This repo includes the files (jupyter notebooks) for the interpretation of two deep neural networks capable of classifying 0-9 digits based on the images belonging to the MNIST dataset, and ten categories (including "airplane", "automobile", "bird", "cat", "deer", "dog", "frog", "horse", "ship", and "truck") of the CIFAR10 dataset.
The project includes some phases:
-
Training neural networks on the datasets [Code]
In this phase, I trained two deep neural networks. One of them was trained on the MNIST dataset of images, and the other one on CIFAR10. Both of the neural networks achieve accuracy greater than 93% both on the training and testing datasets. I was curious to see if the networks had really learned to extract a good set of features, and operated based on them.
-
Implementing interpretability methods [Code]

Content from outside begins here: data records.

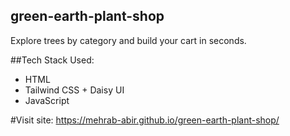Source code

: ## green-earth-plant-shop

Explore trees by category and build your cart in seconds.

##Tech Stack Used:
- HTML
- Tailwind CSS + Daisy UI
- JavaScript

#Visit site: https://mehrab-abir.github.io/green-earth-plant-shop/
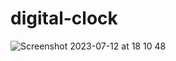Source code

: # digital-clock

![Screenshot 2023-07-12 at 18 10 48](https://github.com/rajchatterz/digital-clock/assets/45287321/5f9d4bcb-5f68-4115-a1f2-aaccf9701a1c)
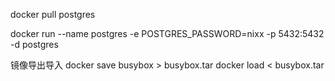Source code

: docker pull postgres

docker run --name postgres -e POSTGRES_PASSWORD=nixx -p 5432:5432 -d postgres

镜像导出导入
docker save busybox > busybox.tar
docker load < busybox.tar
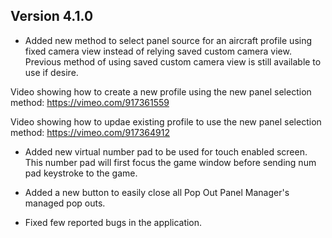## Version 4.1.0

* Added new method to select panel source for an aircraft profile using fixed camera view instead of relying saved custom camera view. Previous method of using saved custom camera view is still available to use if desire.

Video showing how to create a new profile using the new panel selection method: https://vimeo.com/917361559

Video showing how to updae existing profile to use the new panel selection method: https://vimeo.com/917364912 

* Added new virtual number pad to be used for touch enabled screen. This number pad will first focus the game window before sending num pad keystroke to the game.

* Added a new button to easily close all Pop Out Panel Manager's managed pop outs.

* Fixed few reported bugs in the application.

To answer the question of the previous phase, I implemented three interpretability methods including LIME, Kernel SHAP (KSHAP), and Layer-wise Relevance Propagation (LRP)
-
Comparing methods based on visualization [Code]
Note that each of the two datasets include 10 categories of images. For each dataset, 3 pictures were chosen from each category, randomly. Then, the 30 resulting images were passed to the neural nets, and their interpretability results were generated by the three methods (LIME, KSHAP, and LRP). The results suggest that the LRP method performs far better than the other two methods. This might be related to the fact that this method is specialized for the deep neural networks.
-
Comparing methods based on the models [Code]
In this phase, I tried to compare the methods based on the degradation of accuracy the cause for the models. More specifically, I first generated an unreal testing set based on the real one. This was done by taking the top 20% of the most important pixels of each image, and replacing it by 0 or 255 (a kind of salt and pepper noise was added to the testing dataset while keeping only a small percentage of the most important pixels unchanged). After feeding each network with only 20% of the useful information, its accuracy on the new testing set was calculated. Note that "the most important pixels" were determined by the three previously mentioned interpretability methods (they are not necessarily correct though! right?).
-
Interpretability in Bayesian Neural Networks [Code]
The last step includes training a bayesian neural net. This network's architecture is much simpler than the previous ones (only includes some linear layers nonlinearized by "ReLU" activations). However, the weights and biases in this network are assumed to be random variables each coming from the Normal distribution. The mean and variance of these distributions were tuned during the training.
Please cite this github repo in your publication if you are using "Interpretable Image Classifiers" (IIC) in your research:
@misc{iic2021,
author={Malekzadeh, Arman},
title = {Interpretable Image Classifiers},
year = {2021},
publisher = {GitHub},
journal = {GitHub repository},
howpublished = {\url{https://github.com/arm-on/interpretable-image-classification/}},
}
For now, a complete report is available for the project in Persian (check the "report" folder). An English version of the report might be added later.